You Can Dress Like Your Mom
Most young fashionistas don’t want to be told they dress like their mothers. But French fashion brand Comptoir des Cotonniers has built a business on clothing two generations in the same boutique. Comptoir, a French clothing maker which is expanding in New York this spring, has risen to success in Europe—where it has nearly 350 stores—on the idea that mothers and daughters can wear the same label. “Young women don’t dress like their mothers, but they’re happy to find items in the same brand,” says Comptoir Chief Executive Marianne Romestain, who has a 15-year-old daughter. “Women don’t dress depending on their age anymore.” Comptoir isn’t selling a mini-me look à la Laura Ashley, the English brand that sold flowery matching dresses to women and their daughters in the 1980s. The heart of its collections are work-appropriate jackets, pants and coats, and the mother-daughter pairs in its ads serve to drive home the point that Comptoir wants to dress women in a wide age span, from their late teens to 60.
Fashion marketing has become less segmented by age in recent years. Models in their thirties and forties are showing up more in fashion shows and advertising, brands’ strongest ways of communicating their image. The runways of Chanel, Louis Vuitton and Jean Paul Gaultier last season featured several models over 30. L’Oréal, the cosmetics giant, recently signed 53-year-old former supermodel Inès de la Fressange as its spokeswoman. At the same time, women up through their 50s have adopted a more relaxed way of dressing for the office; they are resistant to being boxed into one segment. That leaves an opening for more-casual labels that appeal to a broad age range. As in the U.S., where traditional brands for working women like Liz Claiborne have faltered, French brands that dressed women for the office, such as Sonia Rykiel, now struggle to appeal to a younger clientele.

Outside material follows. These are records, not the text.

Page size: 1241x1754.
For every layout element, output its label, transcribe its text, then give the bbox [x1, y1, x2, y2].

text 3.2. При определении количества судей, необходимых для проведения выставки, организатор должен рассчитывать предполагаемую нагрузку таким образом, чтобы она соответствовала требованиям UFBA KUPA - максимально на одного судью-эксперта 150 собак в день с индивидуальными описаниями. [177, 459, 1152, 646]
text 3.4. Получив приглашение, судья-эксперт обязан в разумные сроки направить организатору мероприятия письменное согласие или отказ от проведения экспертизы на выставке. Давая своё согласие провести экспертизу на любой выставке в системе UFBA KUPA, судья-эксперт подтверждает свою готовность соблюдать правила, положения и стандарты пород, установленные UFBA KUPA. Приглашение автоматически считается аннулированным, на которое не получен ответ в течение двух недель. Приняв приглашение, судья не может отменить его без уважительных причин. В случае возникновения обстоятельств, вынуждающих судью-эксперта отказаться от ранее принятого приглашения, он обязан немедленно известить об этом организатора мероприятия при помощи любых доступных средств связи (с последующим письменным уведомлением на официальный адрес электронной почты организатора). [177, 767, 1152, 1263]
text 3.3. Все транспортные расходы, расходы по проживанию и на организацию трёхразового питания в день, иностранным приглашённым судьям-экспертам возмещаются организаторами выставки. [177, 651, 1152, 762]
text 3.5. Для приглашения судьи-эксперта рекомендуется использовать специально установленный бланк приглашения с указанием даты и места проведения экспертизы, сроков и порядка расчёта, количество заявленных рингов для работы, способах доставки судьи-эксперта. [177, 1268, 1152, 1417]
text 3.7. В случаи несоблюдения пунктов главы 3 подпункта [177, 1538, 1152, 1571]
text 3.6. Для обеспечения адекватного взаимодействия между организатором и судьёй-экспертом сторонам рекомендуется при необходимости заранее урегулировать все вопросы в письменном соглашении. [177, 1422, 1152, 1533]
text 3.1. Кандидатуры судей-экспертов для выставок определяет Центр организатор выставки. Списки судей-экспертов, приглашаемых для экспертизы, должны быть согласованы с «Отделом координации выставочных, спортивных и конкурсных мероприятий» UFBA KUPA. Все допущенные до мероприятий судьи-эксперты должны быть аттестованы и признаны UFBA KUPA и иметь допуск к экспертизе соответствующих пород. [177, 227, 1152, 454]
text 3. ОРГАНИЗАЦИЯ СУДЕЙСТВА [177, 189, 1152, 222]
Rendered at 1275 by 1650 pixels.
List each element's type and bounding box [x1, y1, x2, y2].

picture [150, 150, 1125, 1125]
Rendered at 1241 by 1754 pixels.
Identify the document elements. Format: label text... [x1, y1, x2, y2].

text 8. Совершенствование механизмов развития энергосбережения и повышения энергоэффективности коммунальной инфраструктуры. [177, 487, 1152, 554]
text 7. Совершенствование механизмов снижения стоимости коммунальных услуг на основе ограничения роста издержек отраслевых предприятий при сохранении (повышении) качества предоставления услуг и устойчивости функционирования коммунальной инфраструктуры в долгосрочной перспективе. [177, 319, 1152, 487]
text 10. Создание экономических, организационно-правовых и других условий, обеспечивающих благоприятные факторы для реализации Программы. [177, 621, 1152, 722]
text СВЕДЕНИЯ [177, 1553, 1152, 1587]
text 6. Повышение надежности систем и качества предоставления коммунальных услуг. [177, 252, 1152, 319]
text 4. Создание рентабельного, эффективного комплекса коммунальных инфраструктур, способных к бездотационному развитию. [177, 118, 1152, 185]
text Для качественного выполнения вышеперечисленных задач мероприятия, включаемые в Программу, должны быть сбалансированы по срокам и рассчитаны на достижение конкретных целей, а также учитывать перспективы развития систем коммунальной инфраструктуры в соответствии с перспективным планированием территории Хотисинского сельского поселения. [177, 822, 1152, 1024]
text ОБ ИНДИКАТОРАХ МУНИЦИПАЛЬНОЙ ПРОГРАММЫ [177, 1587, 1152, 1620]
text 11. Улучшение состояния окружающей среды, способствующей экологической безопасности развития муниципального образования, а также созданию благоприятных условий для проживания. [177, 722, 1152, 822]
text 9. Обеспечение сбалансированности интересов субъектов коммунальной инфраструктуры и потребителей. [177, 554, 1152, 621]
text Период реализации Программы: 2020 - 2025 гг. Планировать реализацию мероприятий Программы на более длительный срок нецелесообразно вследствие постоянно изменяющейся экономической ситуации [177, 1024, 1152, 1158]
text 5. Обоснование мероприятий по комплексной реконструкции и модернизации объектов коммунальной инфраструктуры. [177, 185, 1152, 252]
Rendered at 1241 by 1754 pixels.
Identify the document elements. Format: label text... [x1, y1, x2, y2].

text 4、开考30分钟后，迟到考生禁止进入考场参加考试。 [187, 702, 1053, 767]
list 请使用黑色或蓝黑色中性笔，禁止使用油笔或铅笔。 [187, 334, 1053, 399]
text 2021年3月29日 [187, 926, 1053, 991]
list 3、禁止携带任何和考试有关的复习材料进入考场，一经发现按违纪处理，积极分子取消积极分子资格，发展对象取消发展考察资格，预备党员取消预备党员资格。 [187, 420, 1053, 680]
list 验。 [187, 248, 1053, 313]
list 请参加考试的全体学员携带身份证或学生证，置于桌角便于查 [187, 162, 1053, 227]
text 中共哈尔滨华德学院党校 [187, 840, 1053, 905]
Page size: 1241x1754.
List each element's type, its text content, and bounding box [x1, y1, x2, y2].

A new crop of French brands has sprung up alongside Comptoir in the past decade, including Vanessa Bruno, Isabel Marant, Sandro and Zadig & Voltaire. They share a casual-chic aesthetic that stretches across ages and occasions; they can be worn by interns and top executives alike. “Everyone can mix and match and find their style,” says Ms. Romestain, dressed in ironed jeans and a blazer. For instance, she says, a younger woman might wear a jacket over a flirty silk chiffon dress, while an older woman could wear the same jacket with a pair of trousers. Since its founding in the south of France in 1995, the label has built its collections around basics made mostly of cotton, linen and silk. Its collections—akin to those of J. Crew—have enough of an edge to make them current, but they are not trend-setting. The creative chief, Brigitte Comazzi, has headed Comptoir’s design for five years.
COMPTOIR DES COTONNIERS – SPRING/SUMMER
I always loved the mommy daughter “mini me” clothes of Laura Ashley! I sometimes buy matches for my goddaughter so that we can parade around in the City or anywhere together. She gets a kick out of it and so do I! I want matching clothes for little boys too! Daddy son matches would be adorable! I actually suggested to Kevin McLaughlin that JMcLaughlin do something similar when we interviewed them several years ago. JMcLaughlin came out with some absolutely adorable matches for the Spring/Summer collection that I purchased last year. You can get them at Lily Pulitzer, JMcLaughlin, and sometimes Vineyard Vines or buy the fabrics and make them yourself at Laura Ashley.